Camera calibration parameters

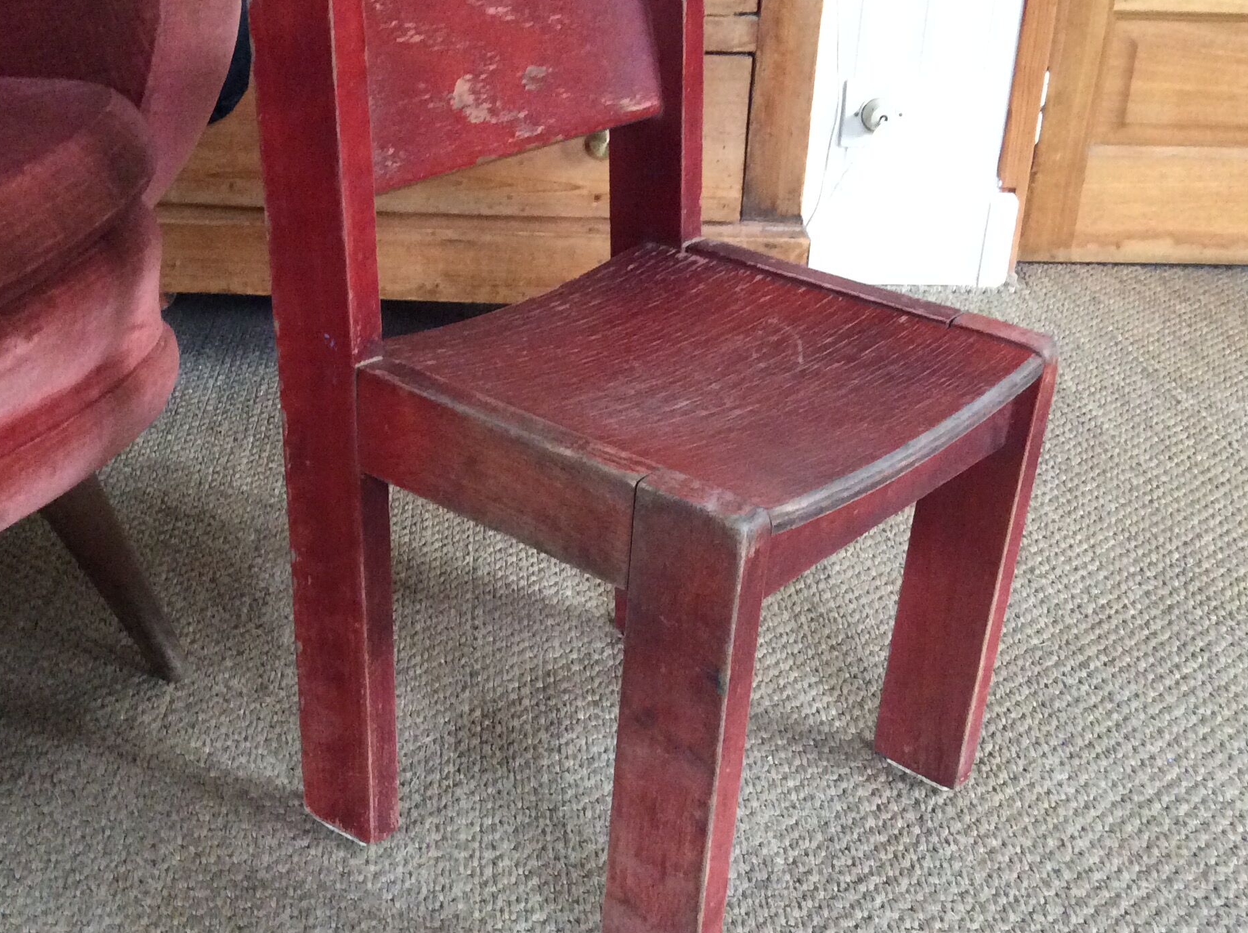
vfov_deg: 32.1
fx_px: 1620
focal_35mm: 45
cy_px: 457
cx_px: 528
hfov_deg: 42.0
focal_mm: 3.3
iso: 250
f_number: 2.4
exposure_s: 1/25
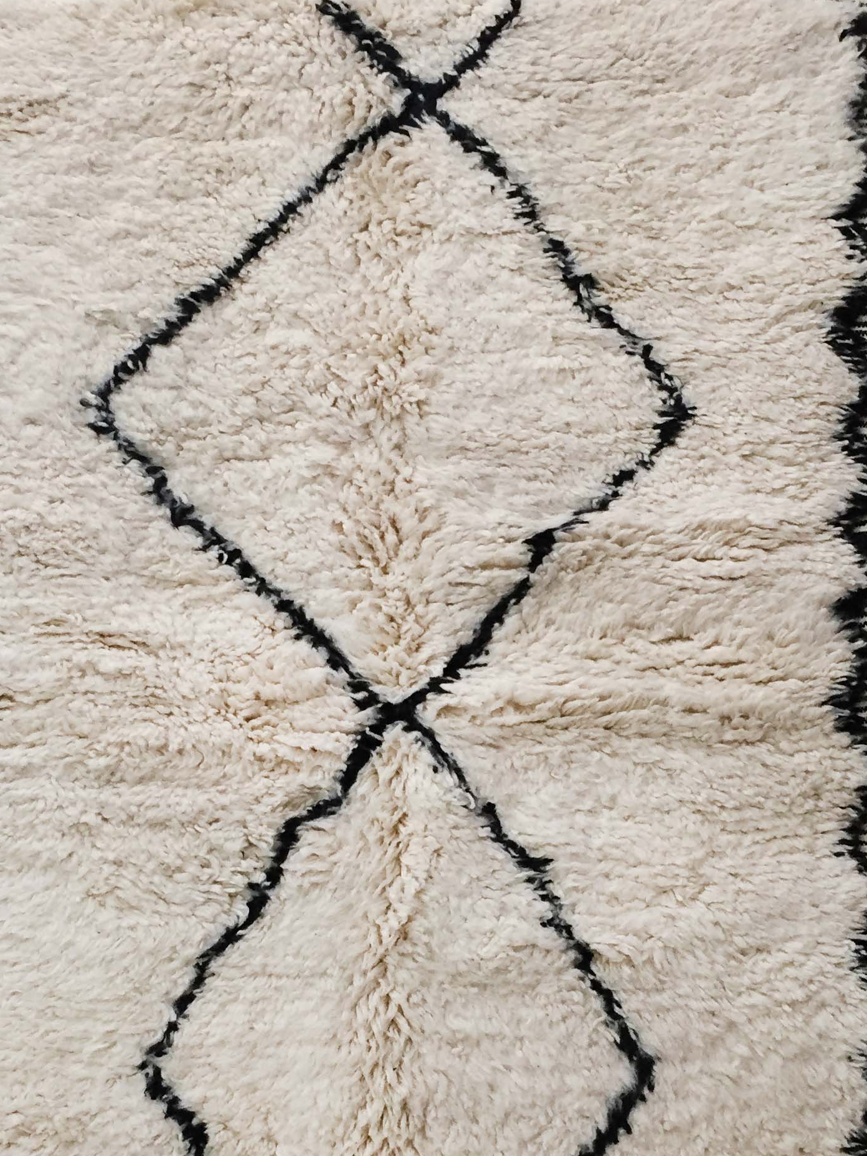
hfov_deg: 28.5
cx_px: 365
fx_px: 1703
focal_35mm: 51
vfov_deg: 37.1
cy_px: 760
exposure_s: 1/33
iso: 160
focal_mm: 4.15
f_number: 2.2
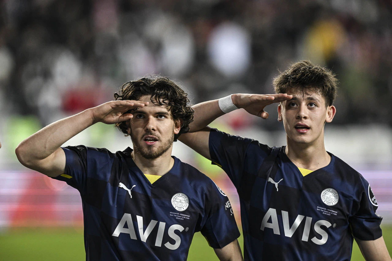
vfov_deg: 3.4
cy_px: 130
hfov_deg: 5.2
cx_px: 196
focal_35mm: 400
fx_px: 4355
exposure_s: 1/1250
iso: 2000
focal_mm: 400
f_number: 3.5
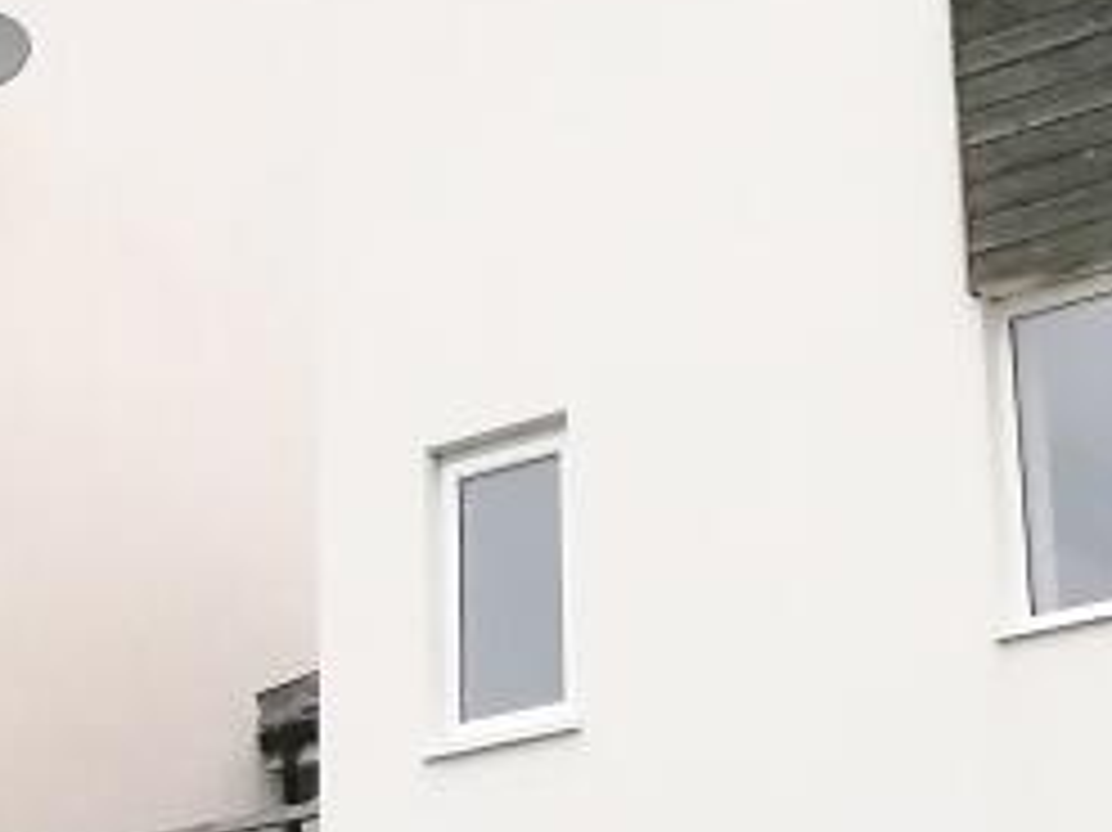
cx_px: 410
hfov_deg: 17.5
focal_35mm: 112
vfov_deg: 13.2
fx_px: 3596
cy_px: 436
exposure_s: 1/3436
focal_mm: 4.75
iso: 400
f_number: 1.8
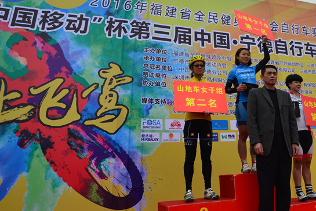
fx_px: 290
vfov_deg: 38.9
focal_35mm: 33
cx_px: 227
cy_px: 52
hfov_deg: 55.1
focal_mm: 20
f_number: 6.3
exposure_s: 1/1000
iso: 320
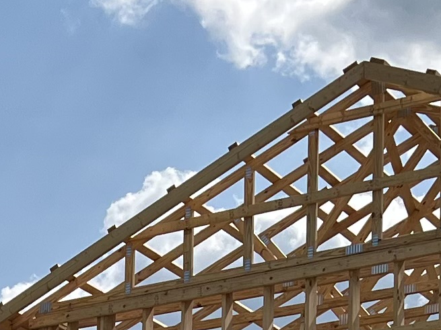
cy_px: 714
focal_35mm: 160
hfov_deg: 12.3
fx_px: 2038
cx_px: 38
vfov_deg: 8.7
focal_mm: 5.7
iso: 50
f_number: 1.5
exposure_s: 1/6579
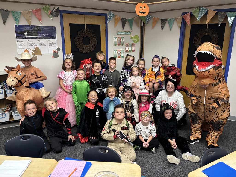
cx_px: 118
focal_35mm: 26
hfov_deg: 67.3
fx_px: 177
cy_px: 88
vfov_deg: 53.1
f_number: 1.6
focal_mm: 5.96
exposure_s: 1/60
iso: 250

■ **INSTRUCTIONS FOR THE TASK**
Without the pictures, copy out each entry exactly as it stands.

■ **SOLUTION TO THIS EXERCISE**
vfov_deg: 32.1
fx_px: 1620
focal_35mm: 45
cy_px: 457
cx_px: 528
hfov_deg: 42.0
focal_mm: 3.3
iso: 250
f_number: 2.4
exposure_s: 1/25
hfov_deg: 28.5
cx_px: 365
fx_px: 1703
focal_35mm: 51
vfov_deg: 37.1
cy_px: 760
exposure_s: 1/33
iso: 160
focal_mm: 4.15
f_number: 2.2
vfov_deg: 3.4
cy_px: 130
hfov_deg: 5.2
cx_px: 196
focal_35mm: 400
fx_px: 4355
exposure_s: 1/1250
iso: 2000
focal_mm: 400
f_number: 3.5
cx_px: 410
hfov_deg: 17.5
focal_35mm: 112
vfov_deg: 13.2
fx_px: 3596
cy_px: 436
exposure_s: 1/3436
focal_mm: 4.75
iso: 400
f_number: 1.8
fx_px: 290
vfov_deg: 38.9
focal_35mm: 33
cx_px: 227
cy_px: 52
hfov_deg: 55.1
focal_mm: 20
f_number: 6.3
exposure_s: 1/1000
iso: 320
cy_px: 714
focal_35mm: 160
hfov_deg: 12.3
fx_px: 2038
cx_px: 38
vfov_deg: 8.7
focal_mm: 5.7
iso: 50
f_number: 1.5
exposure_s: 1/6579
cx_px: 118
focal_35mm: 26
hfov_deg: 67.3
fx_px: 177
cy_px: 88
vfov_deg: 53.1
f_number: 1.6
focal_mm: 5.96
exposure_s: 1/60
iso: 250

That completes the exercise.